Asking rents were not disclosed at the start of construction Thursday. Executives with developer Strategic Property Partners said they have planned 815 Water Street to have a diverse mix of tenants. Not only will it have multi-bedroom units in the price range of well-off renters, but it will also have smaller ones intended to be within the reach of middle-class renters.

"What we're really excited about is we've looked at this building through the lens of household income, and so it will be affordable from households making $59,000 up to a higher income bracket," said Rebecca Snyder, Strategic's senior vice president of residential development. "What's really important about that to us is we're offering a high range of housing. So we'll have everything from a 545-square-foot, one bedroom with a large terrace all the way up to a three-bedroom that's over 2,000 square feet."

Strategic Property Partners is the development company formed by Tampa Bay Lightning owner Jeff Vinik and Cascade Investment, the private wealth fund of Microsoft founder Bill Gates. Vinik has been working on plans for what has grown into a $3 billion mixed-use district with 9 million square feet of development for six years, and he's been talking about trying to make some of the housing in that district affordable for at least three.

In 2015, Vinik said during a question and answer session in St. Petersburg that he was considering including some smaller, more affordable apartments in the mix of units to be offered at Water Street Tampa, perhaps as a way to bring younger residents into the project. In any case, 815 Water Street is the first of several Water Street residential projects, with price points that vary from building to building. Thus Water Street could become home to residents from USF med students to young families to buyers able to afford a large penthouse. The condominiums above the Marriott Edition, for example, would likely draw well-to-do buyers.

BACKGROUND: To create affordable housing, Jeff Vinik considers smaller apartments at downtown Tampa project

Strategic originally had planned for one of the towers to consist of condominiums, but CEO James Nozar said the plan changed because the company saw an opportunity in the Tampa rental market.

"A lot of what we see in Tampa, and we do a lot of studying what's going on, is everyone is building to the middle, and there's a lot of opportunity on either end of the middle," said Nozar, who said he plans to live at 815 Water Street himself. "So that's what we're really trying to target is some more exclusive homes for move-downs, move-ups, for professionals living downtown, but also homes that are more affordable to those that are priced out of being in downtown. Of course we're going to fill in the middle as well, but we think that there's opportunity on both ends of that that we're really trying to hit."
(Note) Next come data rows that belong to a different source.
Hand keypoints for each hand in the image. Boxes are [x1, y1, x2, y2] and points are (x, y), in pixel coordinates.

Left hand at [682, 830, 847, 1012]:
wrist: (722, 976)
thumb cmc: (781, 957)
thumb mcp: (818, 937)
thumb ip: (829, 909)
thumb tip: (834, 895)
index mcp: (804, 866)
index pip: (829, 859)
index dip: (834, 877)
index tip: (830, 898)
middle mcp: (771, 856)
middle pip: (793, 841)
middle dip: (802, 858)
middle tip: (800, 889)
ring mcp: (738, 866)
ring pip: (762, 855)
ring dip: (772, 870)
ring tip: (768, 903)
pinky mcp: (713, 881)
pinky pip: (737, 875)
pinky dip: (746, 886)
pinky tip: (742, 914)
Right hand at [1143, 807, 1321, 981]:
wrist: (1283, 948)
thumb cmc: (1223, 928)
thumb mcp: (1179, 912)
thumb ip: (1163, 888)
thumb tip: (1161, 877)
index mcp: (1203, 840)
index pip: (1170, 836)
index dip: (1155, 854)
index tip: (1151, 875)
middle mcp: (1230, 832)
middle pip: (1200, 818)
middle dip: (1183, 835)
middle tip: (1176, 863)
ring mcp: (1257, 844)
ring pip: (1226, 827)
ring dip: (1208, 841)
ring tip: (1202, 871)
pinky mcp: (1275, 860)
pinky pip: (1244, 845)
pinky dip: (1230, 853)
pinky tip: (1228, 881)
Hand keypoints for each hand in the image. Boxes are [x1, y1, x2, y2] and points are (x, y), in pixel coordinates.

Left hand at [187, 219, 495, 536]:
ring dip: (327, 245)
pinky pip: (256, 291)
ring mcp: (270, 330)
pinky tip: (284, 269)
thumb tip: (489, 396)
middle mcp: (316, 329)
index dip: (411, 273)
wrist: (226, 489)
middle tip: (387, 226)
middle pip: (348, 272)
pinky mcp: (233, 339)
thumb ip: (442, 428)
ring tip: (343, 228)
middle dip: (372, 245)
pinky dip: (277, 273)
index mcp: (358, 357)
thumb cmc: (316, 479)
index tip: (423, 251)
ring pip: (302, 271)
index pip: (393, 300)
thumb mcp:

Expected to open in late 2020, with pre-leasing expected that fall, the two towers will include 420 apartments and 35,000 square feet of ground-floor retail. They are being designed by Kohn Pedersen Fox Associates, a global architecture firm that has built just four other projects in Florida, none of them in Tampa.

"This is going to change the landscape," Mayor Bob Buckhorn said of Water Street Tampa. "Not just in a physical sense, but in an emotional sense. It's going to square off our downtown, activate our waterfront and connect downtown to Ybor City. It is, I think, the most important private development project that has occurred in our city in decades."